Australia’s Education Revolution: How Kevin Rudd won and lost the education wars
Dr Kevin Donnelly
Price: $29.95 rrp
During the lead up to the 2007 federal election, Kevin Rudd’s promise of an education revolution was centre stage and a vote winner for the ALP opposition.
Copying the Howard Government’s education agenda, Rudd promised a back to basics approach to the curriculum, schools and teachers being held accountable for performance and continued funding to non-government schools.
Whether a national curriculum, national testing, national teacher registration, holding schools accountable or merit-based pay for teachers, the reality is that state and territory schools are being radically transformed.
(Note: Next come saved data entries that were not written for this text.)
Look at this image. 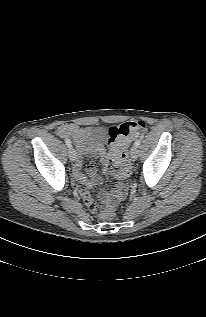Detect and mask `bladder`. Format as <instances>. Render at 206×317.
<instances>
[{"instance_id":"1","label":"bladder","mask_w":206,"mask_h":317,"mask_svg":"<svg viewBox=\"0 0 206 317\" xmlns=\"http://www.w3.org/2000/svg\"><path fill=\"white\" fill-rule=\"evenodd\" d=\"M107 139V134L104 129L98 127L90 130L85 134L84 143L100 146Z\"/></svg>"}]
</instances>
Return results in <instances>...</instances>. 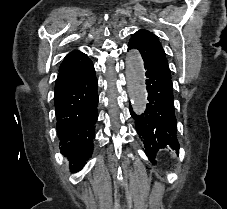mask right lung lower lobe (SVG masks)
Segmentation results:
<instances>
[{"label":"right lung lower lobe","mask_w":227,"mask_h":209,"mask_svg":"<svg viewBox=\"0 0 227 209\" xmlns=\"http://www.w3.org/2000/svg\"><path fill=\"white\" fill-rule=\"evenodd\" d=\"M70 81L54 95L57 135L61 153L77 172L93 152L95 123L98 118L97 78L92 62L82 66L60 65L56 84Z\"/></svg>","instance_id":"1"}]
</instances>
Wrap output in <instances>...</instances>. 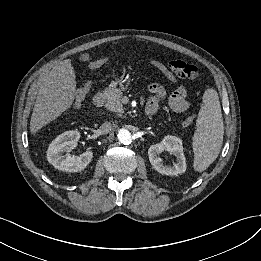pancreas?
Listing matches in <instances>:
<instances>
[{
	"label": "pancreas",
	"mask_w": 261,
	"mask_h": 261,
	"mask_svg": "<svg viewBox=\"0 0 261 261\" xmlns=\"http://www.w3.org/2000/svg\"><path fill=\"white\" fill-rule=\"evenodd\" d=\"M122 91V89H118L115 86H109L105 89V107L108 110L112 112L123 113V104L121 102V98L123 95Z\"/></svg>",
	"instance_id": "cf45deb5"
}]
</instances>
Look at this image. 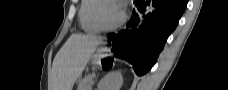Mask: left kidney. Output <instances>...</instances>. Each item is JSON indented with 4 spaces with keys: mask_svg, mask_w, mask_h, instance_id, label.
I'll use <instances>...</instances> for the list:
<instances>
[{
    "mask_svg": "<svg viewBox=\"0 0 228 90\" xmlns=\"http://www.w3.org/2000/svg\"><path fill=\"white\" fill-rule=\"evenodd\" d=\"M123 84L121 72H112L104 76L98 84V90H120Z\"/></svg>",
    "mask_w": 228,
    "mask_h": 90,
    "instance_id": "1",
    "label": "left kidney"
}]
</instances>
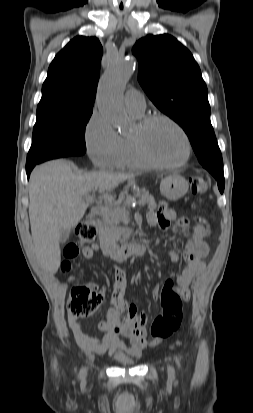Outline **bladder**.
<instances>
[{"label":"bladder","mask_w":253,"mask_h":413,"mask_svg":"<svg viewBox=\"0 0 253 413\" xmlns=\"http://www.w3.org/2000/svg\"><path fill=\"white\" fill-rule=\"evenodd\" d=\"M114 359L117 363H119L120 365H123V366H130V365H133L135 363L134 359H132L130 357H127L125 355H118Z\"/></svg>","instance_id":"obj_1"}]
</instances>
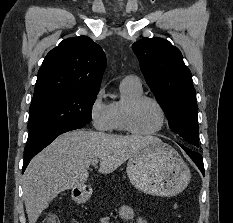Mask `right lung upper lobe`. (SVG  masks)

Is Rudd’s education revolution successful and will standards improve? Based on the last 12 months the answer is ‘no’.
The cost of the computer program has blown out by millions, the waste and mismanagement of the school infrastructure program is being investigated by the Auditor-General and schools are losing their independence and being micro-managed by Canberra.
The very changes needed to raise standards, like school vouchers where the money follows the child and more parents can choose non-government schools and giving schools the autonomy and flexibility to get on with the job, are denied and the danger is that nothing will improve.
This collection of opinion pieces, primarily taken from The Australian newspaper, traces the rise and fall of Rudd's education revolution and provides a detailed account of Australia's education wars. Issues include school accountability and league tables, teacher merit pay, why Catholic and independent schools should be funded by the government, why standards have fallen and the impact of Australia's dumbed down and politically correct curriculum. Dr Donnelly also details what needs to be done to have a real education revolution, including how to strengthen government schools.
Dr Kevin Donnelly is Director of Education Standards Institute (ESI) and one of Australia’s leading education commentators and authors. Kevin taught for 18 years in secondary schools, writes regularly for Australia’s print media, including The Australian and The Courier-Mail, and appears on radio and TV.